■ Instructions for the task: Exact copies of the lines below, from the one with "is a photomicrograph" up to and including the one with "power microscopy photomicrograph", are what this calls for; leave out pictures.

■ Records supplied:
⟨

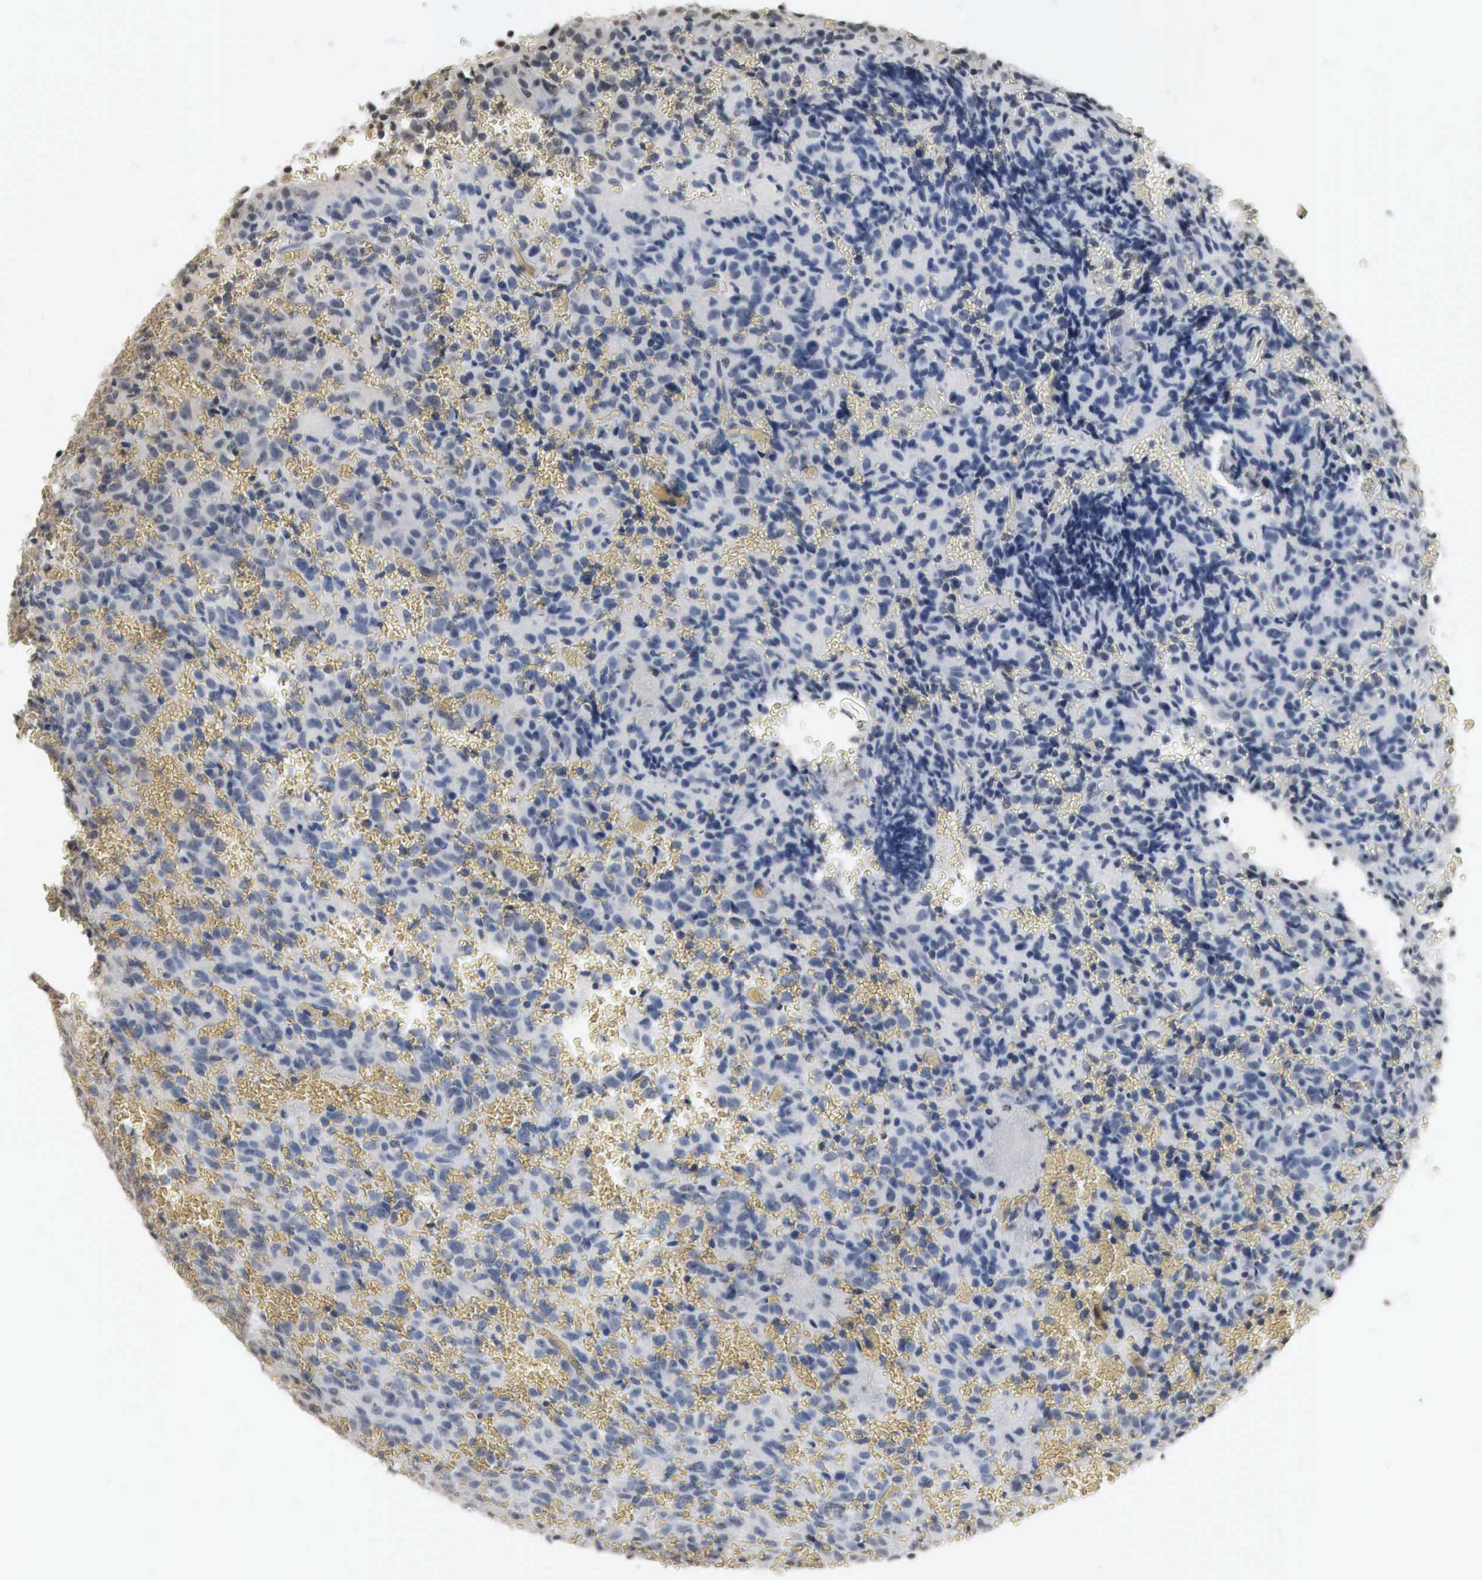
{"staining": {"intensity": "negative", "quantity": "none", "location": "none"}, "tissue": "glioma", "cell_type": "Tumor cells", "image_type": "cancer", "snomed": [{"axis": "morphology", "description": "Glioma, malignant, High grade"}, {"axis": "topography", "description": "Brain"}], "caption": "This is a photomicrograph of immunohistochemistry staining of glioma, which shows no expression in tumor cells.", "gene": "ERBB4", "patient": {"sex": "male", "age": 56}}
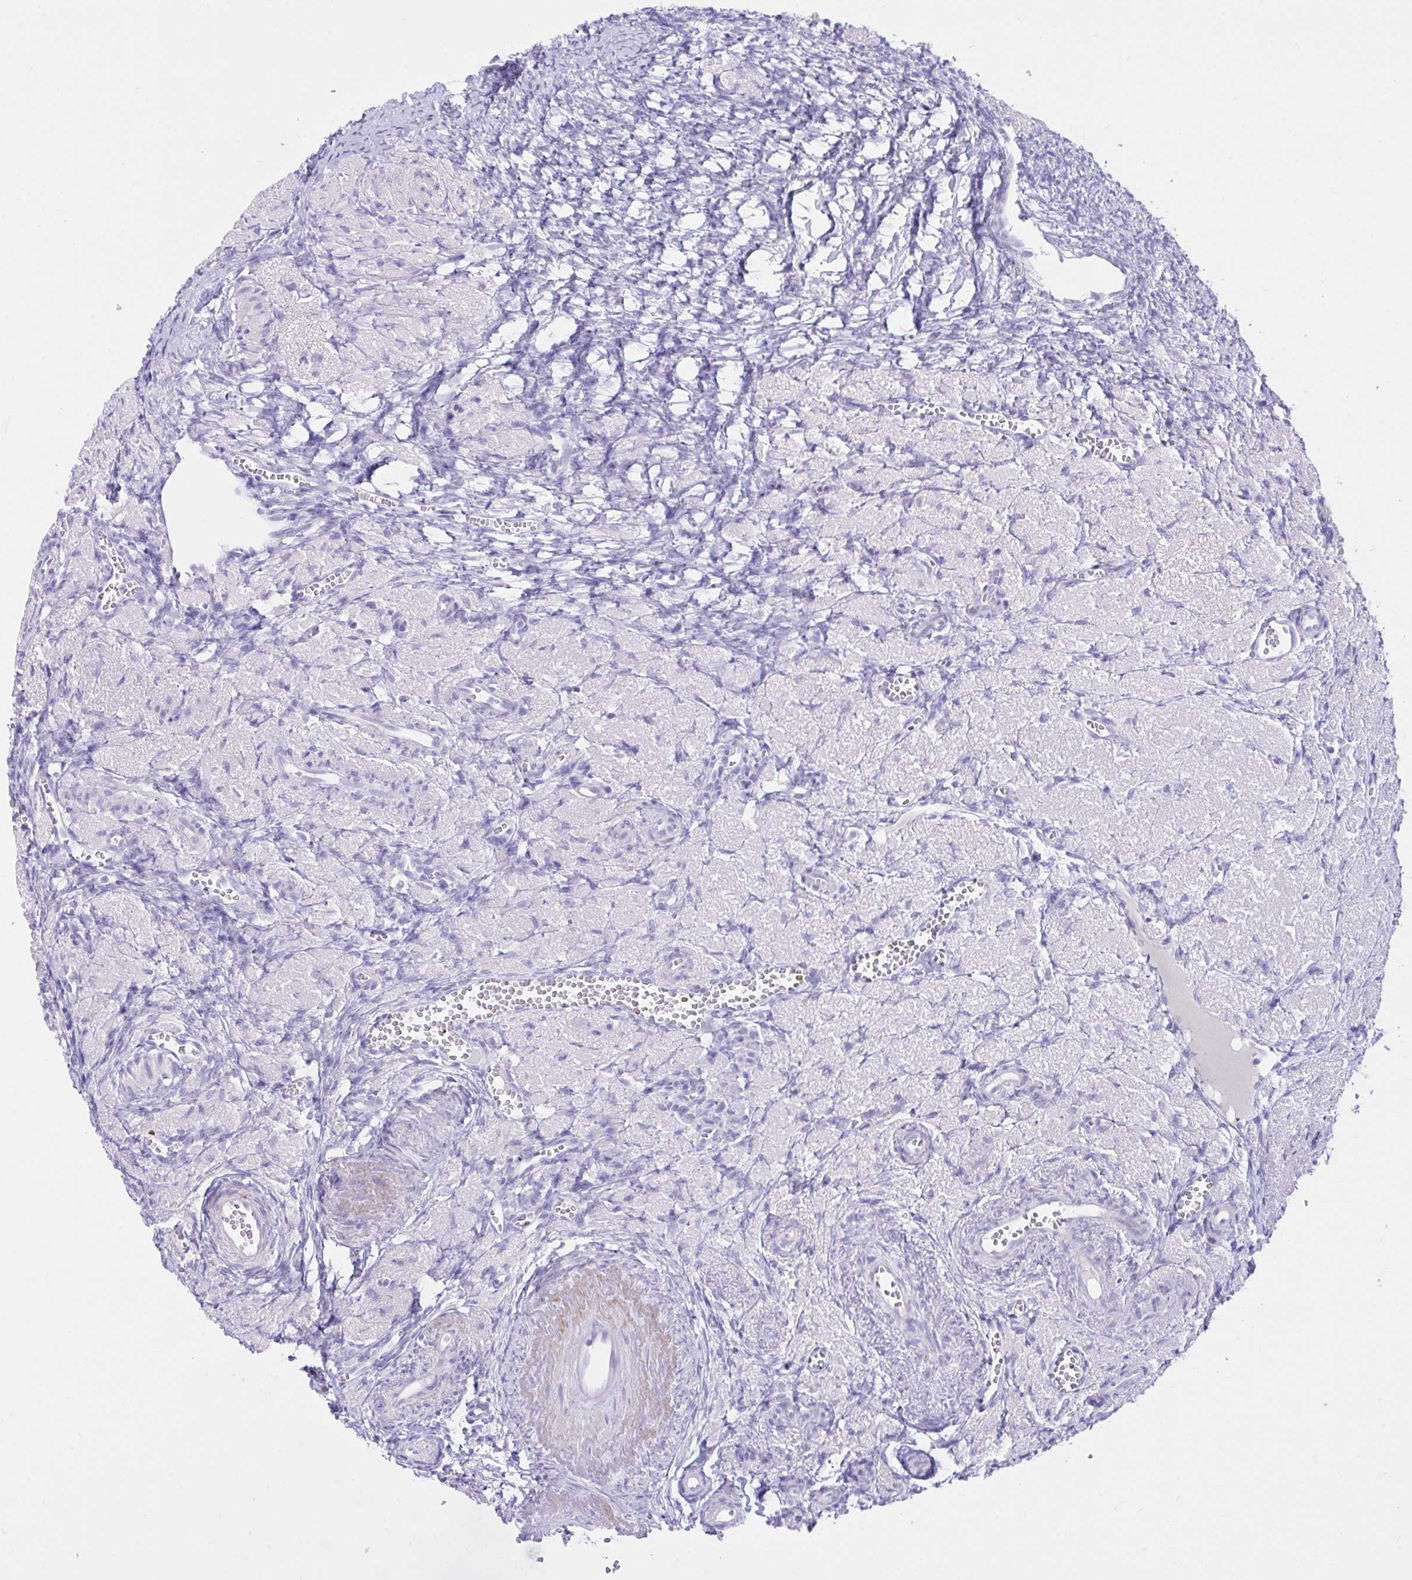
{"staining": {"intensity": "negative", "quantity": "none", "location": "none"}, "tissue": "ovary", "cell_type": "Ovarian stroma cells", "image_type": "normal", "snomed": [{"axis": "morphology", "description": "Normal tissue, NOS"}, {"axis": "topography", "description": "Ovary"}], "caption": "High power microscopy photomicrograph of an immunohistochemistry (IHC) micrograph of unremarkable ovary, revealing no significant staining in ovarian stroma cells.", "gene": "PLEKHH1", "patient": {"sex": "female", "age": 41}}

⟩
⟨

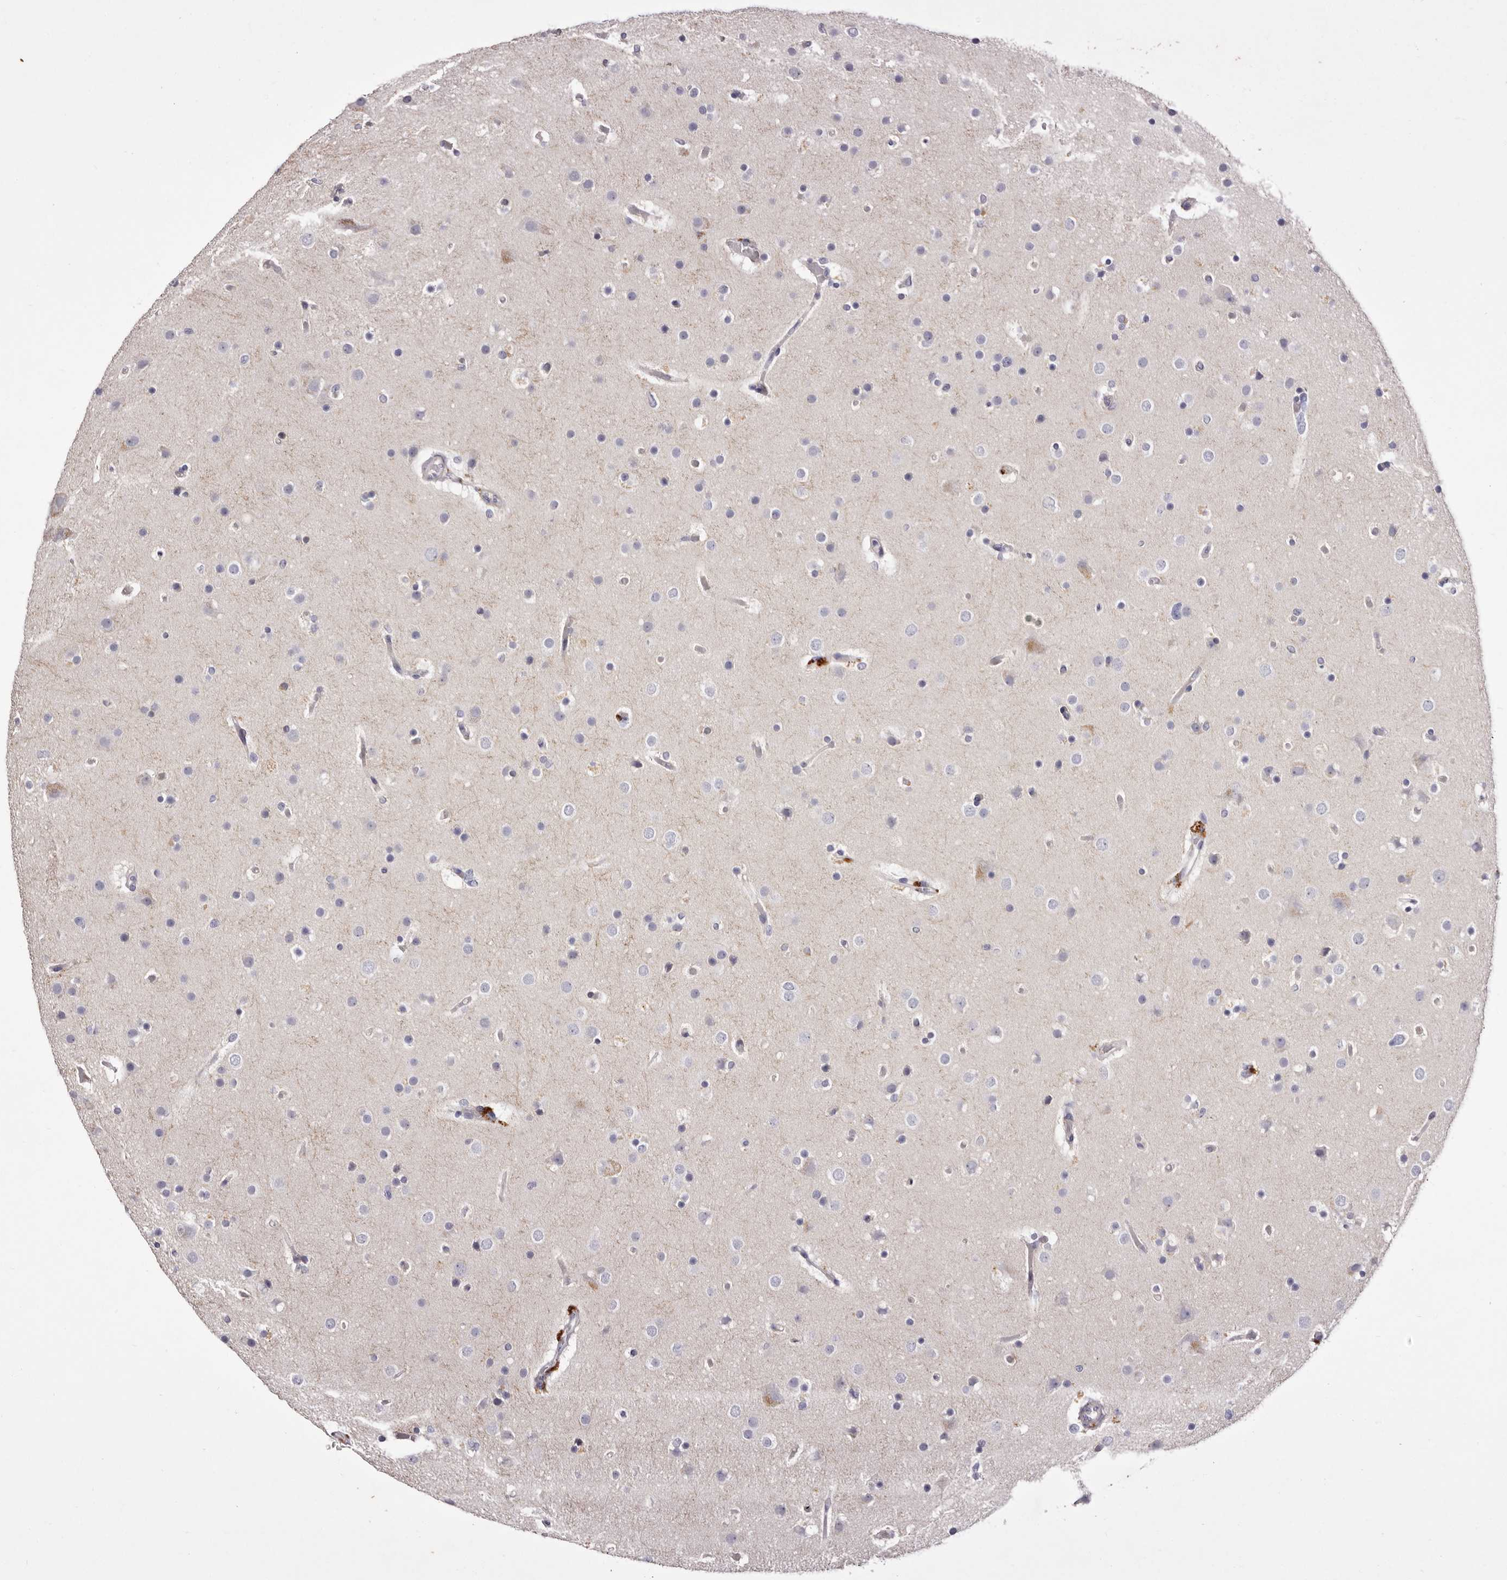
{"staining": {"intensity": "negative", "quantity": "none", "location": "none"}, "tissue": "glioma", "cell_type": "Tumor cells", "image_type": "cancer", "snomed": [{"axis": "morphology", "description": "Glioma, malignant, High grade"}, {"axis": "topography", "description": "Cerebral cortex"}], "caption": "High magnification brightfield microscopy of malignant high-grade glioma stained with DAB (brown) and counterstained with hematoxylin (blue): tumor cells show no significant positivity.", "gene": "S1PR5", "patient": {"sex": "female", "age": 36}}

⟩
⟨

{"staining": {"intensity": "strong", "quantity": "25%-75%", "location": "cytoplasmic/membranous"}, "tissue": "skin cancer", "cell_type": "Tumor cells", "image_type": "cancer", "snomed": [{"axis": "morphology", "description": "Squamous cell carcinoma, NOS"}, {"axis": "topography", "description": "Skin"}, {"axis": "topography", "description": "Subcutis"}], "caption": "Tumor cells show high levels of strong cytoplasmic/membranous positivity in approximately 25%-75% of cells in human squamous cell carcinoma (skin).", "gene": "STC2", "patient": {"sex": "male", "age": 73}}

⟩

■ Your response:
{"staining": {"intensity": "negative", "quantity": "none", "location": "none"}, "tissue": "glioma", "cell_type": "Tumor cells", "image_type": "cancer", "snomed": [{"axis": "morphology", "description": "Glioma, malignant, High grade"}, {"axis": "topography", "description": "Brain"}], "caption": "This is a photomicrograph of immunohistochemistry staining of glioma, which shows no expression in tumor cells.", "gene": "ERBB4", "patient": {"sex": "male", "age": 56}}
{"staining": {"intensity": "negative", "quantity": "none", "location": "none"}, "tissue": "ovary", "cell_type": "Ovarian stroma cells", "image_type": "normal", "snomed": [{"axis": "morphology", "description": "Normal tissue, NOS"}, {"axis": "topography", "description": "Ovary"}], "caption": "High power microscopy photomicrograph of an immunohistochemistry (IHC) micrograph of unremarkable ovary, revealing no significant staining in ovarian stroma cells.", "gene": "PLEKHH1", "patient": {"sex": "female", "age": 41}}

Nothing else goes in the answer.